* **WHAT IS EXPECTED**: Filter the records below and copy every line containing the word "with".

* **EXERCISE MATERIALS**:
—————
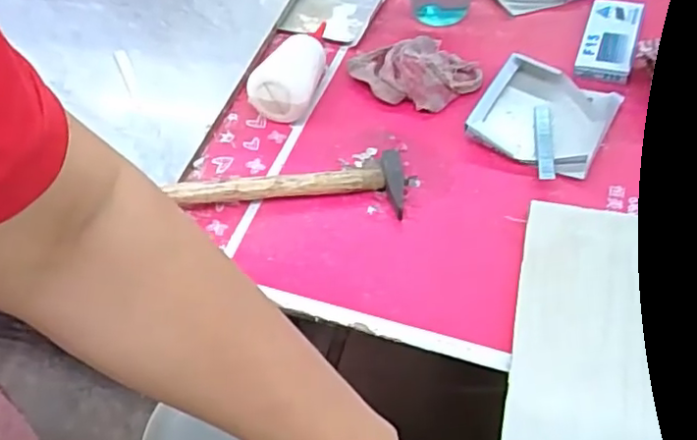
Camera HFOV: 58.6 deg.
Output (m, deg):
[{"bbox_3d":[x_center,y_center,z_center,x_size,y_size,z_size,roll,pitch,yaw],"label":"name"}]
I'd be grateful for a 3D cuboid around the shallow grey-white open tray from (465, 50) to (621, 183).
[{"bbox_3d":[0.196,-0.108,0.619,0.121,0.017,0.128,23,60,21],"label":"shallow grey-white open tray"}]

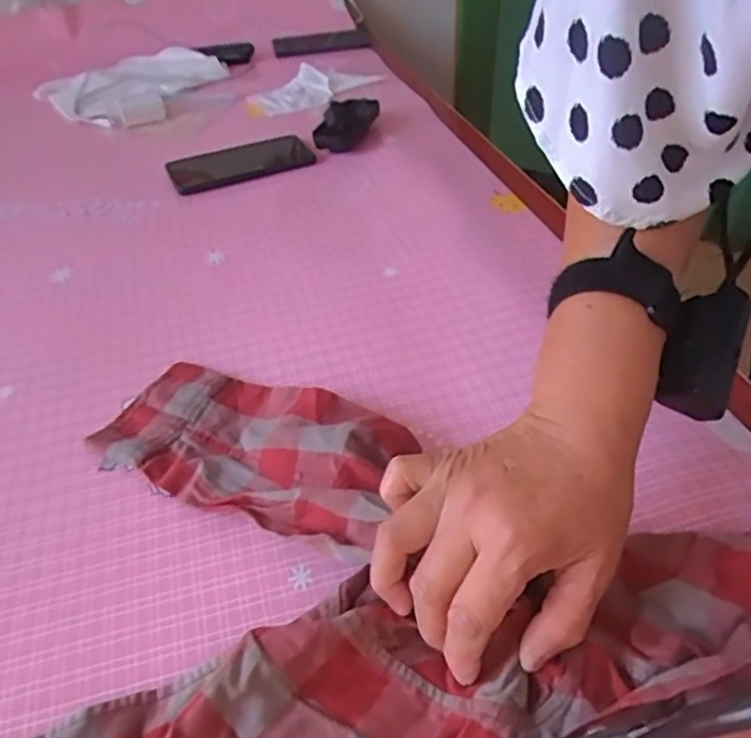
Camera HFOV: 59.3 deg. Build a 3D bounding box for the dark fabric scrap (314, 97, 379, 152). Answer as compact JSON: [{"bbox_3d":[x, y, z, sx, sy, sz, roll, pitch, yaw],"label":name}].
—————
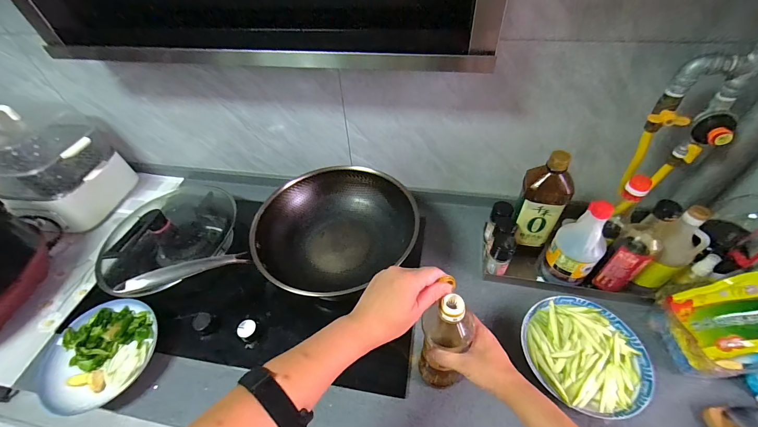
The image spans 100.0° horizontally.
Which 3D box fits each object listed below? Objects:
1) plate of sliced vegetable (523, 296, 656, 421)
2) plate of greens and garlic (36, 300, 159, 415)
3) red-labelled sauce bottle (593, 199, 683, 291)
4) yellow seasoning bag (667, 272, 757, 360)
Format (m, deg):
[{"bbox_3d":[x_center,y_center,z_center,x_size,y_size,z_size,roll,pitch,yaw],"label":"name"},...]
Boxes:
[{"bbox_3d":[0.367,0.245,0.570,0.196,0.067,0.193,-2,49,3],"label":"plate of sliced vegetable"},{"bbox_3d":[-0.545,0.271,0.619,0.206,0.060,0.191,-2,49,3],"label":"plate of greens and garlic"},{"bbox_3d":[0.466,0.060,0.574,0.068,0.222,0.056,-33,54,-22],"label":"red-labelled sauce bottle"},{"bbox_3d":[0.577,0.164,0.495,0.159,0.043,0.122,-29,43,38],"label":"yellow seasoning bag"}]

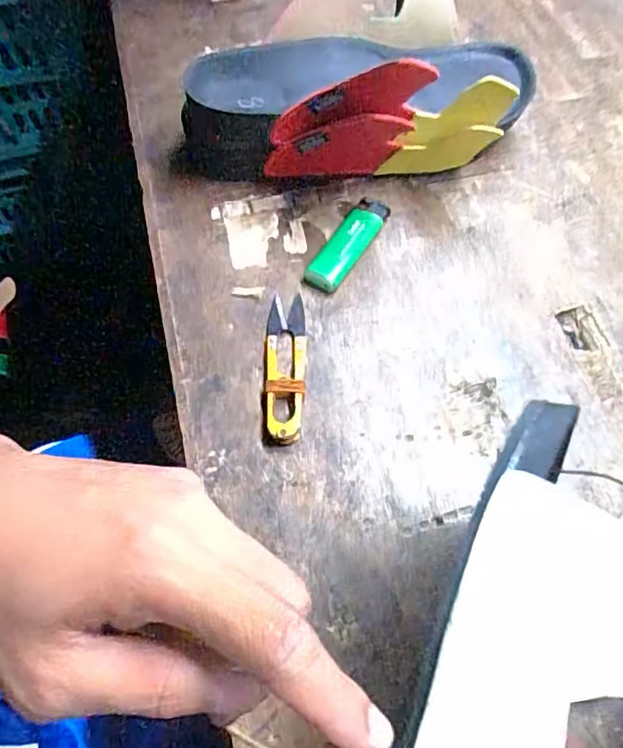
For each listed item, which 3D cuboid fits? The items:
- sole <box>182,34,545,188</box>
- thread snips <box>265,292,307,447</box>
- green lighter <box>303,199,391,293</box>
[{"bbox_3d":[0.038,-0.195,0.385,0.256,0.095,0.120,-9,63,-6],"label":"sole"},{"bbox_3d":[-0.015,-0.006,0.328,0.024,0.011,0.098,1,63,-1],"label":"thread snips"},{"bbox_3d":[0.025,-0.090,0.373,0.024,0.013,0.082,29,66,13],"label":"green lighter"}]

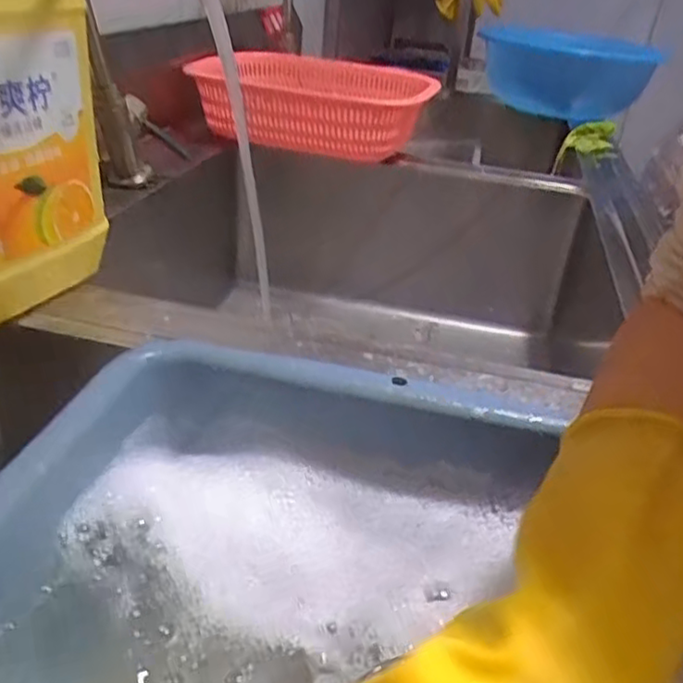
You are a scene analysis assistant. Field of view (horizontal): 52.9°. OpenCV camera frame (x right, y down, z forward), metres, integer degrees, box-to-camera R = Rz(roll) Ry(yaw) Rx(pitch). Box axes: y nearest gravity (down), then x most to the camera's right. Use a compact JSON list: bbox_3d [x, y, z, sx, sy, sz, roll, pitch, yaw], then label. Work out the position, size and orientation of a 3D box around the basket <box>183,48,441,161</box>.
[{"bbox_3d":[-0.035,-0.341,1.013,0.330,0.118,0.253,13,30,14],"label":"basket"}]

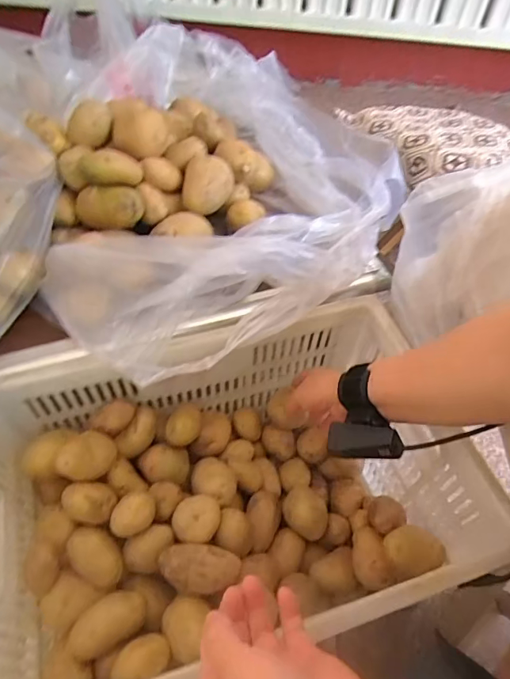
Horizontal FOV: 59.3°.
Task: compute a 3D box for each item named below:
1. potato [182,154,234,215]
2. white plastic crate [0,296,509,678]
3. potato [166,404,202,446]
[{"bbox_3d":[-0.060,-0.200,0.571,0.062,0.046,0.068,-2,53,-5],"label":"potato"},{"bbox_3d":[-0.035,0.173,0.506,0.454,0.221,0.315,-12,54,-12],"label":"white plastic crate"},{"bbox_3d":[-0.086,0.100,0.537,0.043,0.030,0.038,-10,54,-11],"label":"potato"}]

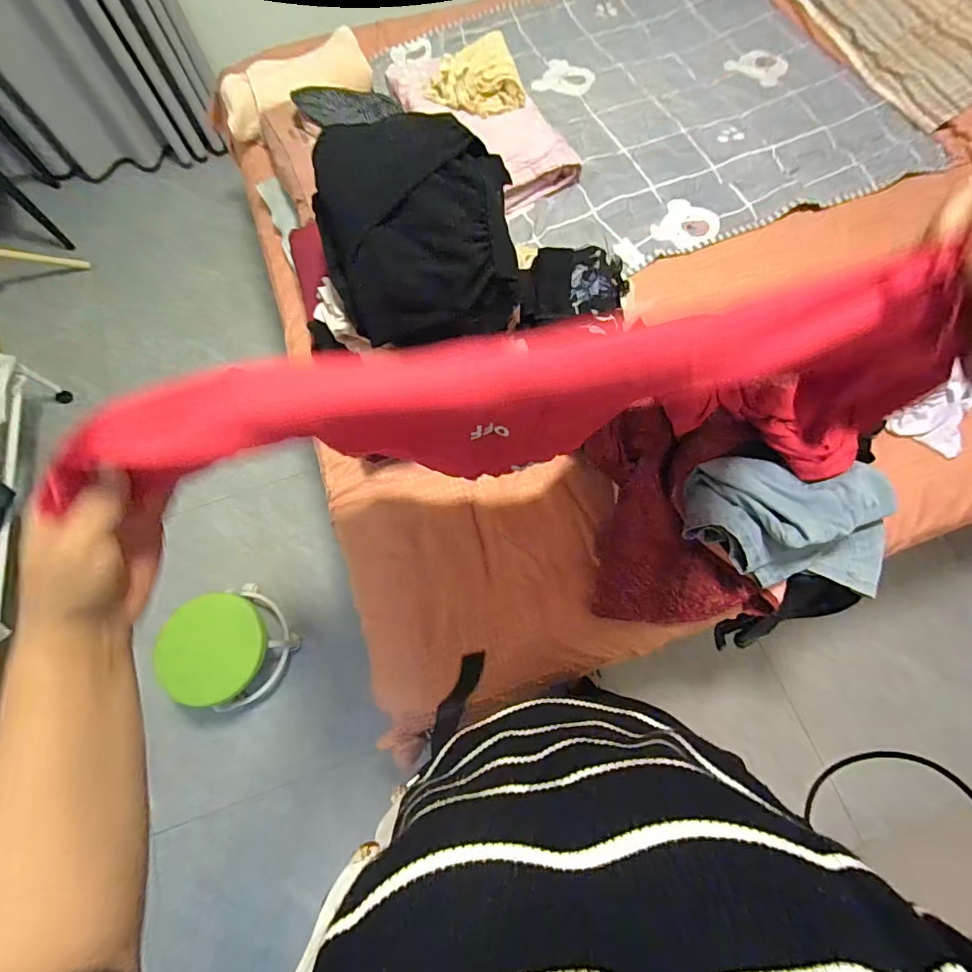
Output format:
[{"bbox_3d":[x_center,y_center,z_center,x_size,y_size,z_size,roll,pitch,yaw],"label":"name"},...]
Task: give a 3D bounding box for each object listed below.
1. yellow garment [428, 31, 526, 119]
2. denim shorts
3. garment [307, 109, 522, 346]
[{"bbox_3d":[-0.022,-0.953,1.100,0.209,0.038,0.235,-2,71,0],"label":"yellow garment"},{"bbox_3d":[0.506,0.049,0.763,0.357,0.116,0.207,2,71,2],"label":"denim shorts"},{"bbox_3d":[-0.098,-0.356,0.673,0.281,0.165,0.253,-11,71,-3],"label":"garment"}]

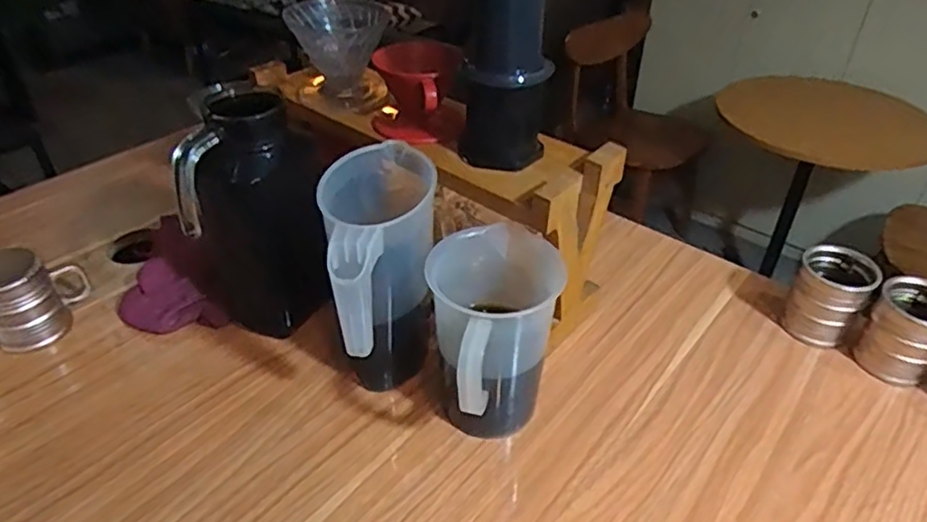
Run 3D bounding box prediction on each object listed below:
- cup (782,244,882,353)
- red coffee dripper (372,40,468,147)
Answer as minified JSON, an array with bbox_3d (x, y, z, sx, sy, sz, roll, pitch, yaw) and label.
—————
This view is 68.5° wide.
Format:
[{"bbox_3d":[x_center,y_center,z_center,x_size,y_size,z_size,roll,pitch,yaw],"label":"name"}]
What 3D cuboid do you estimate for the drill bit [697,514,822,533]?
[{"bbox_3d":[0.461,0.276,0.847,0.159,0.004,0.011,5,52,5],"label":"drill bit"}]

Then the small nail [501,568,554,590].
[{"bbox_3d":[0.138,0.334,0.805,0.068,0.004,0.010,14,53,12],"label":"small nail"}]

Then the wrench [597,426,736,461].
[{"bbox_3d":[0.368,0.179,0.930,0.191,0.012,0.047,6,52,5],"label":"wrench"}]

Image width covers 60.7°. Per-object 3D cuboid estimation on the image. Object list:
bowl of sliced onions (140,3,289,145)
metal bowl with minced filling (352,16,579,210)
—————
* **WRITTEN SOLUTION**:
Answer as minified JSON, an array with bbox_3d (x, y, z, sx, sy, sz, roll, pitch, yaw) and label.
metal bowl with minced filling (352,16,579,210)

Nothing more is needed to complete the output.